Considering how quickly we're improving the compiler and standard libraries, I think that's really impressive (though of course the release team is not the sole contributor here). Overall, I've found that the release team has done an excellent job of managing to scale to the increasing traffic on issue trackers, PRs being filed, etc.
— Mark Rousskov (Release)
Within the last 3 years we managed to turn Miri from an experimental interpreter into a practical tool for exploring language design and finding bugs in real code—a great combination of PL theory and practice. On the theoretical side we have Stacked Borrows, the most concrete proposal for a Rust aliasing model so far. On the practical side, while initially only a few key libraries were checked in Miri by us, recently we saw a great uptake of people using Miri to find and fix bugs in their own crates and dependencies, and a similar uptake in contributors improving Miri e.g. by adding support for file system access, unwinding, and concurrency.
— Ralf Jung (Miri)
If I had to pick one thing I'm most proud of, it was the work on non-lexical lifetimes (NLL). It's not only because I think it made a big difference in the usability of Rust, but also because of the way that we implemented it by forming the NLL working group. This working group brought in a lot of great contributors, many of whom are still working on the compiler today. Open source at its best!
— Niko Matsakis (Language)
The Community
As the language has changed and grown a lot in these past five years so has its community. There's been so many great projects written in Rust, and Rust's presence in production has grown exponentially. We wanted to share some statistics on just how much Rust has grown.
- Rust has been voted "Most Loved Programming Language" every year in the past four Stack Overflow developer surveys since it went 1.0.
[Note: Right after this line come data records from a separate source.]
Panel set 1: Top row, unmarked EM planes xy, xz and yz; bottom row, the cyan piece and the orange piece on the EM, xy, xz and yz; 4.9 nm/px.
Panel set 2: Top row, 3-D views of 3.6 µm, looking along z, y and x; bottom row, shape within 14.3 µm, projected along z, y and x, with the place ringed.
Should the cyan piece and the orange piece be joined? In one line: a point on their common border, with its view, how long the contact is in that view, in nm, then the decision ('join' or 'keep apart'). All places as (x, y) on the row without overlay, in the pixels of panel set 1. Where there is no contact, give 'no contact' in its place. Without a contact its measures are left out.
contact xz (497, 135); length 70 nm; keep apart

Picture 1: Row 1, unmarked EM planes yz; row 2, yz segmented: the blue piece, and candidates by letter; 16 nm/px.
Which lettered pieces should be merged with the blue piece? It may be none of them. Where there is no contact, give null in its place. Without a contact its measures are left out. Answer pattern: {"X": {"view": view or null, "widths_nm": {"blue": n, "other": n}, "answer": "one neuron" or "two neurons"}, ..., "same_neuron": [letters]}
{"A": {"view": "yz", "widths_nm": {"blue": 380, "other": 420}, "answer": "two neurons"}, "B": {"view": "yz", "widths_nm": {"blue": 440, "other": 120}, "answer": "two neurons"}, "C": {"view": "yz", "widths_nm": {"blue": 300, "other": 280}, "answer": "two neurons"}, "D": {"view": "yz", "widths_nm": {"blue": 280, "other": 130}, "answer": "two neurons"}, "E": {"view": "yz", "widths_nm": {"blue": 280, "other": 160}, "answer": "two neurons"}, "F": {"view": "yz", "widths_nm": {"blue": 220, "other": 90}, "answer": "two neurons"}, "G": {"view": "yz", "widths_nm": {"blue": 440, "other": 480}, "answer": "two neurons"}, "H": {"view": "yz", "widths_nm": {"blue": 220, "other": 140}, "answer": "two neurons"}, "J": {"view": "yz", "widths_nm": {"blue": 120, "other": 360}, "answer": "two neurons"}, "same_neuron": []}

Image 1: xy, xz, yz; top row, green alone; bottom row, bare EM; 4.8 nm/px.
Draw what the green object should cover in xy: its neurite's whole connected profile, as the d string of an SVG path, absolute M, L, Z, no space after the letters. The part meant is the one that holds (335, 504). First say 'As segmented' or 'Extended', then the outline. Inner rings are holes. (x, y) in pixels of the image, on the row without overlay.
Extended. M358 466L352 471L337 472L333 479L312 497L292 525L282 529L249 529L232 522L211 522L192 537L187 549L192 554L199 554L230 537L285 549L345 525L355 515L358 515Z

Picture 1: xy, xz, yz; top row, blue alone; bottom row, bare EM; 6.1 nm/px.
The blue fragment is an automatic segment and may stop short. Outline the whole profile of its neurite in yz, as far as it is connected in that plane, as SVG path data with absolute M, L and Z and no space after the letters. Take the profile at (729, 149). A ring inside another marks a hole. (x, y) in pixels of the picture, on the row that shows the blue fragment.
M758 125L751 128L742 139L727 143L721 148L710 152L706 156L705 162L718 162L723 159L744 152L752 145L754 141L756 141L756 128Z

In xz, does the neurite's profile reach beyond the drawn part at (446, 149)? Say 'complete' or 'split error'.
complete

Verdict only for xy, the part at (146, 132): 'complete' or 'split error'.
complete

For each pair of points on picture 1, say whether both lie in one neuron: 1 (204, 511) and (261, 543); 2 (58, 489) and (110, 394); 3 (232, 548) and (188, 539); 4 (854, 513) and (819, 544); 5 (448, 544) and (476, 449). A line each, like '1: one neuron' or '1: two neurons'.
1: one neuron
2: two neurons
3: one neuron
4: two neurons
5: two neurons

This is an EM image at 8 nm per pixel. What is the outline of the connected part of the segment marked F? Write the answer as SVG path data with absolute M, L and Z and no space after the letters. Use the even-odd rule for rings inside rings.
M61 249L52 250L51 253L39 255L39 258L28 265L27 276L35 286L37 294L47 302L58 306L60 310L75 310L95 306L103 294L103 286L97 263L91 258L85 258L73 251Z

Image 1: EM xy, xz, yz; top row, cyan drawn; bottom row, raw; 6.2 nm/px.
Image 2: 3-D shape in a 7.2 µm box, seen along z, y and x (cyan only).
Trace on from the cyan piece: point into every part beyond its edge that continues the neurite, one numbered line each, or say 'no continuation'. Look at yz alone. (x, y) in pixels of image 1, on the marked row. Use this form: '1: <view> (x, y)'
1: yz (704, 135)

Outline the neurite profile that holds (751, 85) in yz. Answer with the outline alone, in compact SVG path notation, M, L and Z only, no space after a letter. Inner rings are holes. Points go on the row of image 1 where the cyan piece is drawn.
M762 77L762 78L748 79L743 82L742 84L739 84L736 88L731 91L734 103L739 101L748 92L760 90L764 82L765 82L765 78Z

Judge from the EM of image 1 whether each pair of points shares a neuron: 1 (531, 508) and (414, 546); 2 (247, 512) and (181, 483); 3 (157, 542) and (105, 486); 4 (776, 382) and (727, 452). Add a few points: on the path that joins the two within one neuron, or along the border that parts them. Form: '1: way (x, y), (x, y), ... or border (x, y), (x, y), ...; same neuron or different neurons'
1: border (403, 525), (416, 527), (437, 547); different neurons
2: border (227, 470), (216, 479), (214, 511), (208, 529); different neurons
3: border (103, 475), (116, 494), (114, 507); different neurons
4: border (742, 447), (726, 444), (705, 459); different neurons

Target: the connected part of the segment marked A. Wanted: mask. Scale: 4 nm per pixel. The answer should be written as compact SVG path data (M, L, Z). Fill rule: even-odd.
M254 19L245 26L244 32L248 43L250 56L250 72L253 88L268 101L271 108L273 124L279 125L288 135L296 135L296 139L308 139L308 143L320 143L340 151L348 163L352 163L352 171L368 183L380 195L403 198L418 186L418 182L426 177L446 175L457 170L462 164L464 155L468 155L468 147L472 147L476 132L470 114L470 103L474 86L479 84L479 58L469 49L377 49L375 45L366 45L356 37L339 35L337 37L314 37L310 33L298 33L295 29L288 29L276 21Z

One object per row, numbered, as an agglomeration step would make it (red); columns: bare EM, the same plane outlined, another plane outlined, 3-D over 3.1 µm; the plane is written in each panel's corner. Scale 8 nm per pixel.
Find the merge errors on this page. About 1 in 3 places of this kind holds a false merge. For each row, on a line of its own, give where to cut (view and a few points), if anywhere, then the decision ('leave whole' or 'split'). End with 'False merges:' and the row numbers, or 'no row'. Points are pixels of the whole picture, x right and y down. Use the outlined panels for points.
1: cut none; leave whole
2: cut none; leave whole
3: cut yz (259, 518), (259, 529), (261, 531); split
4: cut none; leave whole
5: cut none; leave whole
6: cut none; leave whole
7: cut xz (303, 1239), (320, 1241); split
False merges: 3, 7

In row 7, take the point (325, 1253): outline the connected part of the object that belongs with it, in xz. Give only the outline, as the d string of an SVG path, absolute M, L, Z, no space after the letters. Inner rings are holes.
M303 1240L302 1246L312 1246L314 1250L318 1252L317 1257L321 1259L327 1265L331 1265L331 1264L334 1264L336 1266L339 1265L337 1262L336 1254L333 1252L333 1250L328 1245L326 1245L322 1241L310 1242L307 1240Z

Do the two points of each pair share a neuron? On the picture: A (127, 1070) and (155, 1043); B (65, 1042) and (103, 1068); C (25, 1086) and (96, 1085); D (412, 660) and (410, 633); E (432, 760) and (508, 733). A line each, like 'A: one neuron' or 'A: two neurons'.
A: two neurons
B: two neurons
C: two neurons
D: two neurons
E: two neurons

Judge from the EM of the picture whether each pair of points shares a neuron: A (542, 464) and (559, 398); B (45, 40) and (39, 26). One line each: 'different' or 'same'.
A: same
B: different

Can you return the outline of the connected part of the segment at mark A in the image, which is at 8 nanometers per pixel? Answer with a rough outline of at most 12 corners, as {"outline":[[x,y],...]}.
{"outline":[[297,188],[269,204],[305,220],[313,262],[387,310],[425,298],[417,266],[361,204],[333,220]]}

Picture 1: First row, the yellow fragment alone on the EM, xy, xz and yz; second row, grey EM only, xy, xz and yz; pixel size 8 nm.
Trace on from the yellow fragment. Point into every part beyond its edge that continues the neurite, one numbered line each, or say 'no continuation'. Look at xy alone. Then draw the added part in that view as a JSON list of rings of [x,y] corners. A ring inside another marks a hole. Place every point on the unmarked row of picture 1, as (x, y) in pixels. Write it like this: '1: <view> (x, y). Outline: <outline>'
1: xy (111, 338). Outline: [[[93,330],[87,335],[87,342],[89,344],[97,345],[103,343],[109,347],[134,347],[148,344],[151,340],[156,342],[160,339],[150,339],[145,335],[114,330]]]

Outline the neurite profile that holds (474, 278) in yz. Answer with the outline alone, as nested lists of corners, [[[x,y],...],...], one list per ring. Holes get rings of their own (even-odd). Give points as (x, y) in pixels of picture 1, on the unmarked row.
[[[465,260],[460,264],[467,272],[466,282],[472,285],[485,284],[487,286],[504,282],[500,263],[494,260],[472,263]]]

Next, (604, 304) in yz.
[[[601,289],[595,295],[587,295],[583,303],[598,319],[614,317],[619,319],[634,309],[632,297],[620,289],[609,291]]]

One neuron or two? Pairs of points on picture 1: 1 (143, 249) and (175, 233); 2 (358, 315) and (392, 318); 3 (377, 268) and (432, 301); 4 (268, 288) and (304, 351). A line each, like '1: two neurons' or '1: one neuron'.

- We have served over 2.25 Petabytes (1PB = 1,000 TB) of different versions of the compiler, tooling, and documentation this year alone!
- In the same time we have served over 170TB of crates to roughly 1.8 billion requests on crates.io, doubling the monthly traffic compared to last year.
When Rust turned 1.0 you could count the number of companies that were using it in production on one hand. Today, it is being used by hundreds of tech companies with some of the largest tech companies such as Apple, Amazon, Dropbox, Facebook, Google, and Microsoft choosing to use Rust for its performance, reliability, and productivity in their projects.
Conclusion
Obviously we couldn't cover every change or improvement to Rust that's happened since 2015. What have been your favourite changes or new favourite Rust projects? Feel free to post your answer and discussion on our Discourse forum.
Lastly, we wanted to thank everyone who has to contributed to the Rust, whether you contributed a new feature or fixed a typo, your work has made Rust the amazing project it is today. We can't wait to see how Rust and its community will continue to grow and change, and see what you all will build with Rust in the coming decade!